Approval of Proposition R 2008 would greatly enhance the neighborhood school model that the Lindbergh School District already has in place, according to Superintendent Jim Simpson.
District voters next Tuesday will consider a $31 million bond issue designed to provide a long-term solution to space concerns at Sperreng Middle School. The Board of Education voted unanimously in August to place Proposition R 2008 on the Nov. 4 ballot.
A four-sevenths majority will be required to approve the measure, which would not increase Lindbergh’s debt-service tax rate, but extend the current rate of 38 cents per $100 of assessed valuation an additional five years.
While Sperreng would remain a sixth- through eighth-grade middle school, funds from Proposition R would be used to convert Truman Elementary School to a sixth- through eighth-grade middle school, add onto Crestwood and Long elementary schools, convert Concord School to an elementary school and either construct or buy a new building to relocate the district’s early childhood education, or ECE, program from Concord School. The estimated cost, including projects identified as critical by district officials and proposed security projects, totals nearly $31 million.
Besides easing space concerns at Sperreng, approval of Proposition R would greatly enhance Lindbergh’s already existing neighborhood school model, Simpson told the Call during a recent interview.
“… If you want to know the strongest school model that you can possibly have, it is the neighborhood school model… I think Lindbergh very well fits the neighborhood school model,” he said. “We are a community of homes and certainly we have neighborhood schools now, but Prop R ’08 enhances that. So really, it takes the neighborhood school model in an enhanced fashion and, of course, it’s most easily seen with Truman (Elementary) becoming a middle school. Obviously, there’s people who live in the Truman area with middle-school-age students that are driving to the Sperreng area. And if you think about it, it’s outside their neighborhood, isn’t it?
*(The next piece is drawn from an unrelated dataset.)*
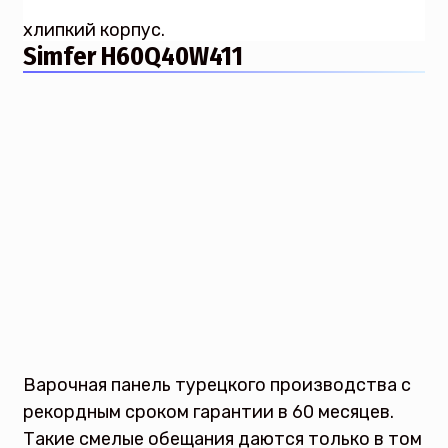
хлипкий корпус.
Simfer H60Q40W411
Варочная панель турецкого производства с
рекордным сроком гарантии в 60 месяцев.
Такие смелые обещания даются только в том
“No doubt about it. They’re having to drive across the district to get their child to school. Well now, with Truman becoming a middle school, that will anchor that half of the district so everybody on that half of the district — everybody on the north half of the district is really going to have a middle school of their own. They won’t be driving across town. They’ll be taking half the drive. And so that certainly becomes more of an iconic home school for middle schools. It will increase parent support. Parents love to have home-based schools. They love to have neighborhood schools. They feel comfortable walking into them. They have years to get used to everybody. It becomes an extended family,” Simpson said.
“So Truman definitely puts the district into a new level of neighborhood schools with our middle program now having two middle schools …,” he said, adding that those middle schools would fall into the ideal size as recommended by educational experts and research — 600 to 800 pupils.
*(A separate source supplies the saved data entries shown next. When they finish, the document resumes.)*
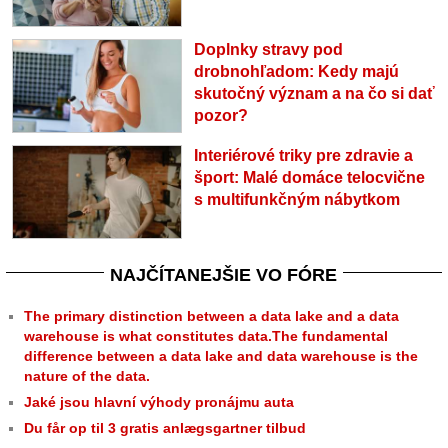
Doplnky stravy pod
drobnohľadom: Kedy majú
skutočný význam a na čo si dať
pozor?
Interiérové triky pre zdravie a
šport: Malé domáce telocvične
s multifunkčným nábytkom
NAJČÍTANEJŠIE VO FÓRE
The primary distinction between a data lake and a data
warehouse is what constitutes data.The fundamental
difference between a data lake and data warehouse is the
nature of the data.
Jaké jsou hlavní výhody pronájmu auta
Du får op til 3 gratis anlægsgartner tilbud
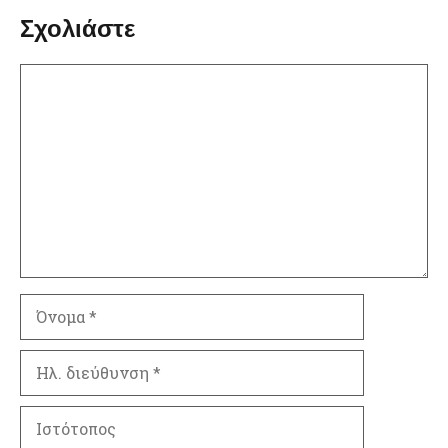
Σχολιάστε
Σχόλιο
Όνομα
Ηλ.
διεύθυνση
Ιστότοπος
“And that’s exactly our numbers. Our numbers come into that area there,” Simpson said. “So not only do you get neighborhood middle schools, you get middle schools that are the proper enrollment that you can do all the things that you need to make students feel comfortable there … and family interaction and involvement’s increased. And so we get all of that and the neighborhood model is enhanced.”
The addition of a second middle school also enhances the neighborhood school model for all of the district’s elementary schools, he said.
“… Well, Truman’s a big building — 800-plus elementary students. They’re taking some of Crestwood’s students. They’re taking some of Long’s students. In other words, we’re shifting our sending zones to fill up Truman and we’re taking Truman’s sending zone and making it huge. So it goes way down all the way toward the Fenton area and so you’re losing the neighborhood concept there because that’s way bigger than any defined neighborhood,” Simpson said.
“But when you take 150 students and put them at Crestwood with an addition to the building to accommodate them and 150 at Long with an addition to the building to accommodate them, all of a sudden those students aren’t traveling. They’re not leaving their neighborhood …,” he continued. “And they say: Well, there’s 800 at Truman. You just talked about 150 and 150. That’s 300. You got 500 left. Where are they?
“Well, they’re at Concord and that becomes a new elementary — a new neighborhood elementary closest to its neighborhood so the Fenton people are going to the Concord school and the people around Sperreng are coming to Concord. And so that becomes a new iconic home-base school for parents to be involved, to interact and to have many years of getting quality education and feeling very comfortable …”
Currently more than 1,300 sixth-, seventh- and eighth-graders are jammed into Sperreng, a middle school that was designed to accommodate 800 pupils when it opened in 1970.
To provide immediate relief for the overcrowding at Sperreng, the Board of Education is leasing a modular building that will house six classrooms.
The process leading up to placing Proposition R on the ballot was a long one, dating back to more than a year ago.
The Board of Education voted unanimously in October 2007 to establish a Demographic Task Force comprised of parents, residents and staff members to recommend long-term options to address space concerns at Sperreng.
After weighing numerous proposals and conducting two public forums, the task force then formulated six options, which school-board members later whittled down to three choices.
After further discussion, the school board decided to solicit more community input through a telephone survey and with Proposition R, the Board of Education selected the option that was identified as the clear favorite in the telephone survey.